Internationalization and mobility in the PhD degree is also the theme for this year’s Mobility Conference, which took place the 3rd. November at Gardermoen.
Other findings from the 2010 report – toward bachelor and master level:
- In 2009/2010, 7209 Norwegian students followed part of their studies abroad, the highest ever figure to date
- USA is still on top as the most important destination country for Norwegian exchange students who take part of their degree abroad, with 1080 students in 2009/2010
- The four countries which together with the United States occupy the top five list are Australia, Great Britain, Tanzania and South Africa
- In 2009/2010 Norway had the largest amount of foreign students in Norway; 14980 students. This number include students who take part of their degree or their whole degree in Norway
- The five largest groups of students with foreign citizenship in Norway are from Russia, Sweden, Germany, China and France
- In 2006/2007 Norway reached the highest number of Norwegians studying abroad through LLP’s Erasmus programme.
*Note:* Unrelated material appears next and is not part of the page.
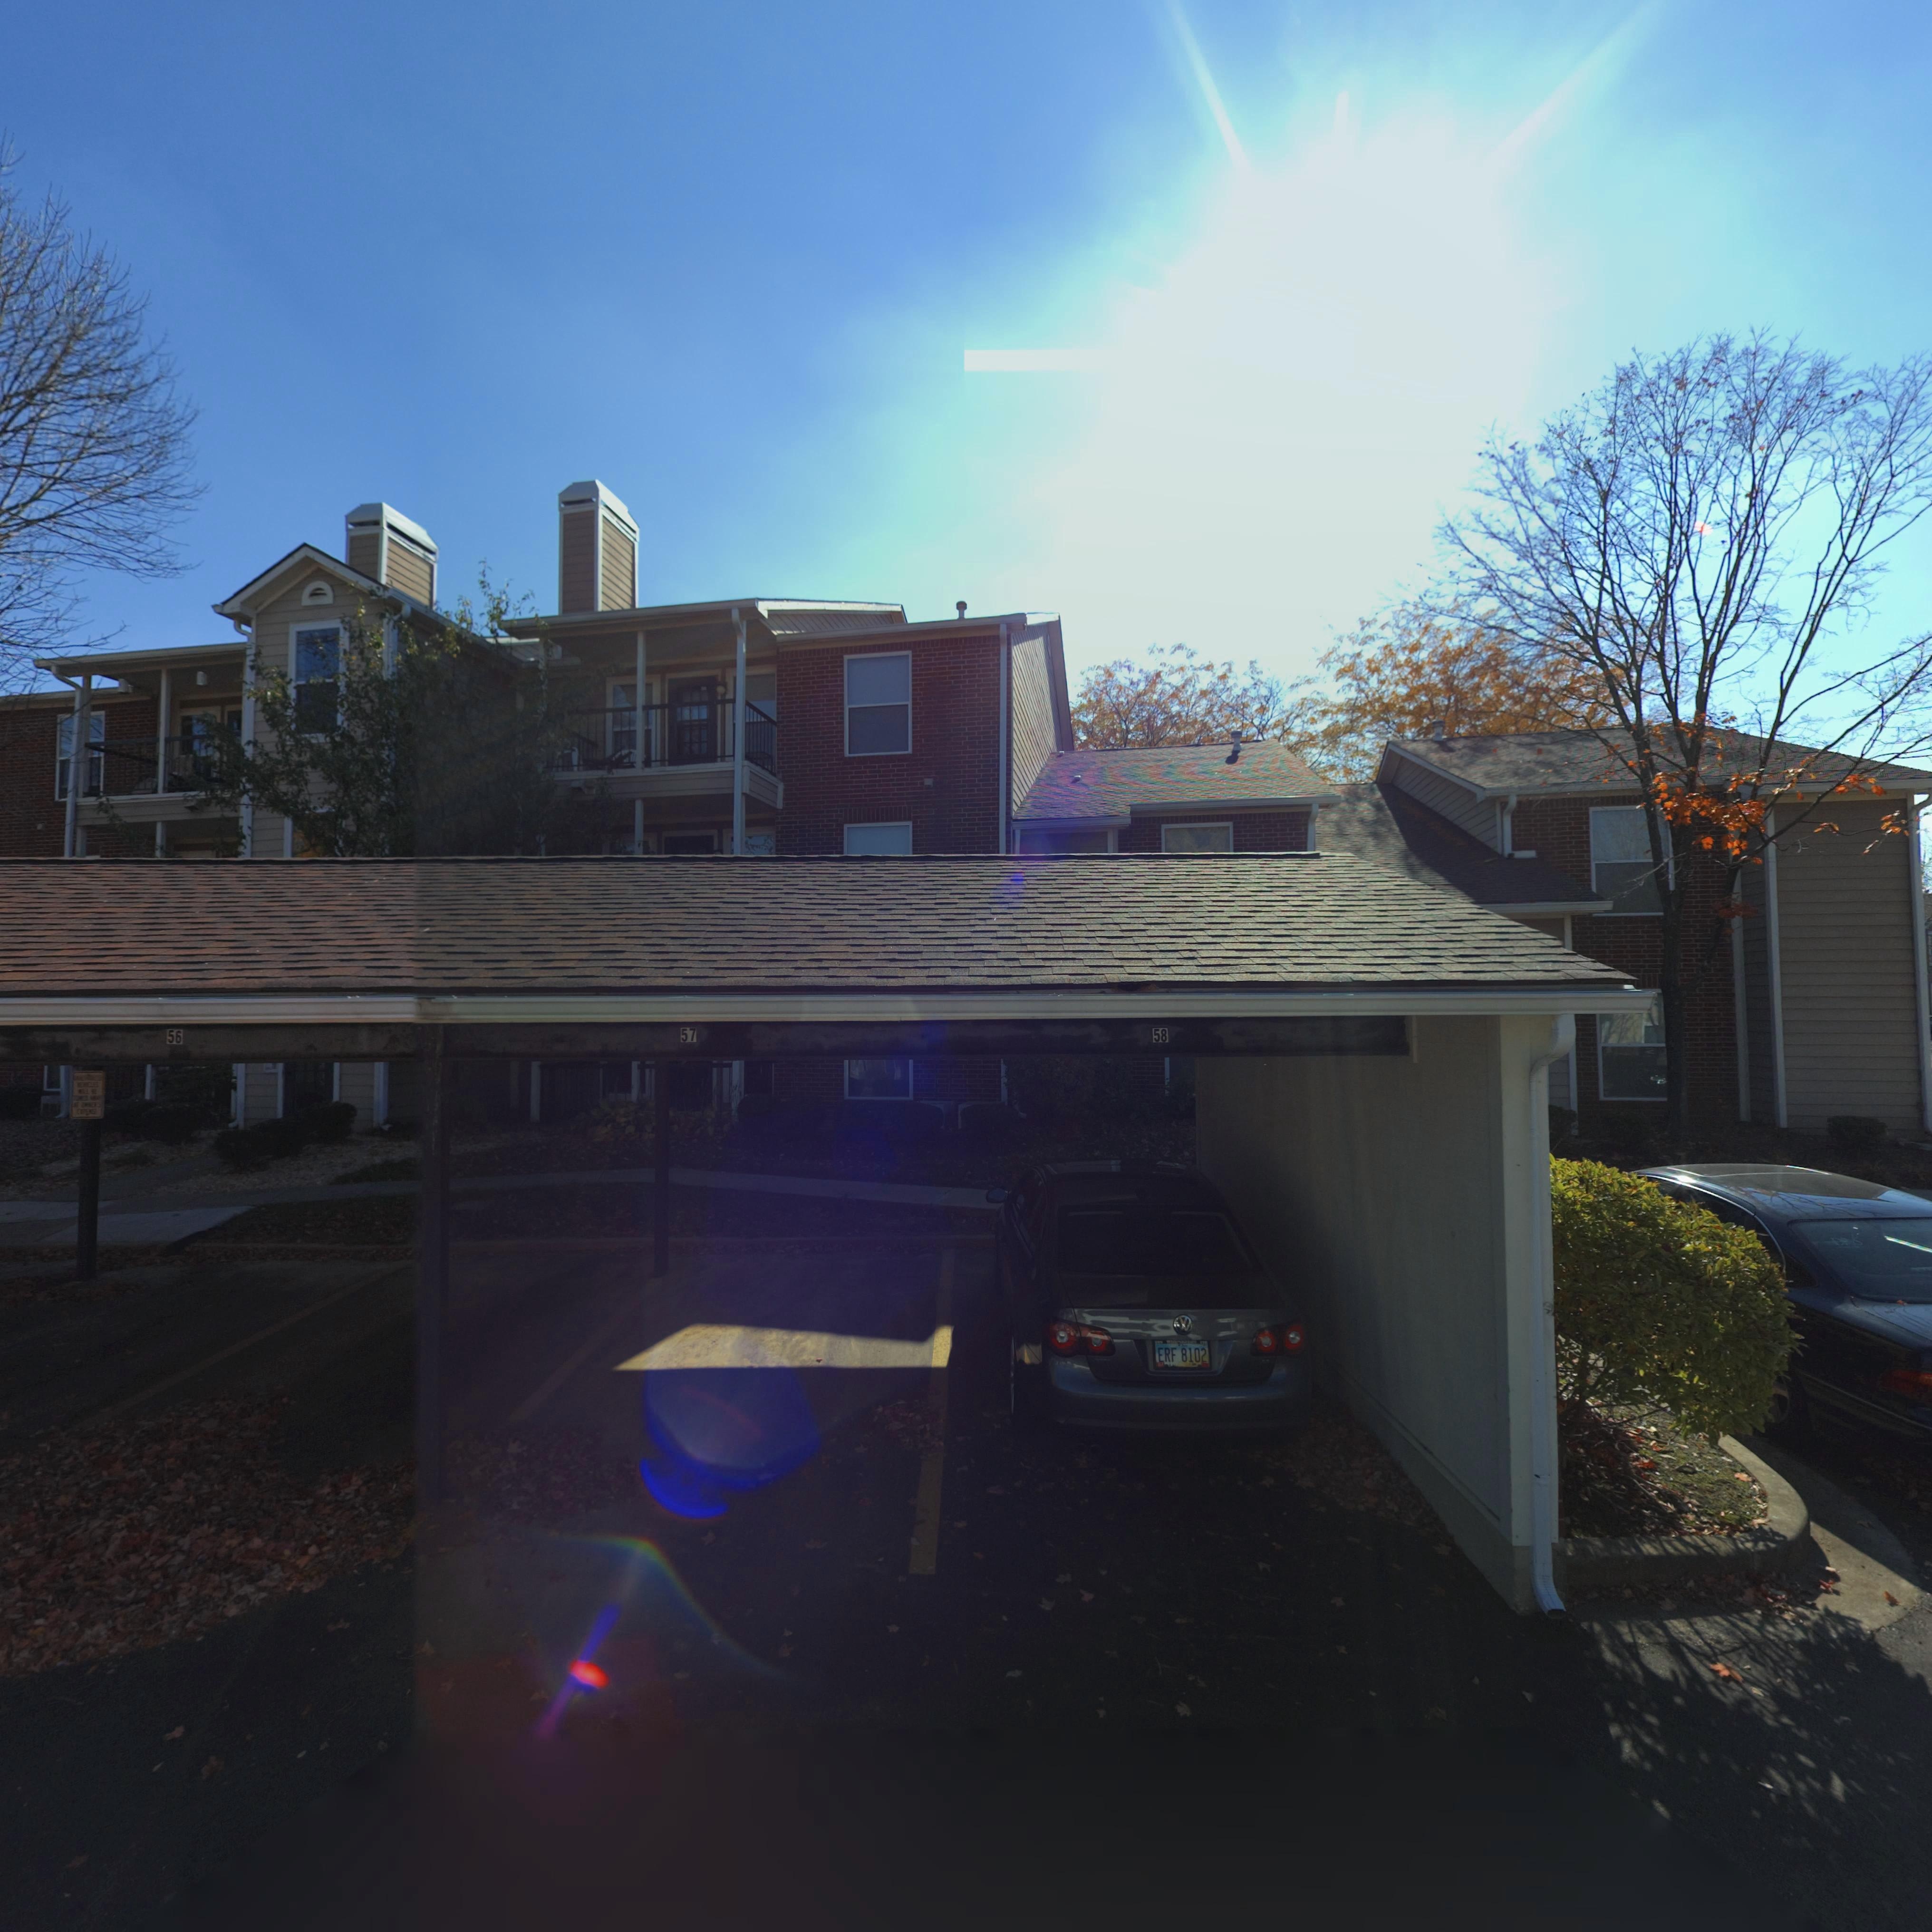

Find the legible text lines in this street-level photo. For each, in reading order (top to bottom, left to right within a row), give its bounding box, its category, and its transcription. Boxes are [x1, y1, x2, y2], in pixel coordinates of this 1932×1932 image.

In the academic years 2007-2008 and 2007/2008 there was a noticeably decrease of this number. However, statistics from 2007/2008 shows that the amount of Norwegian exchange students is increasing again.
In the OECD's 2009 report on education Education at a Glance, points out that about 1.9 percent of all Norwegian students are “international” students, a figure equivalent to 4.114 individual students.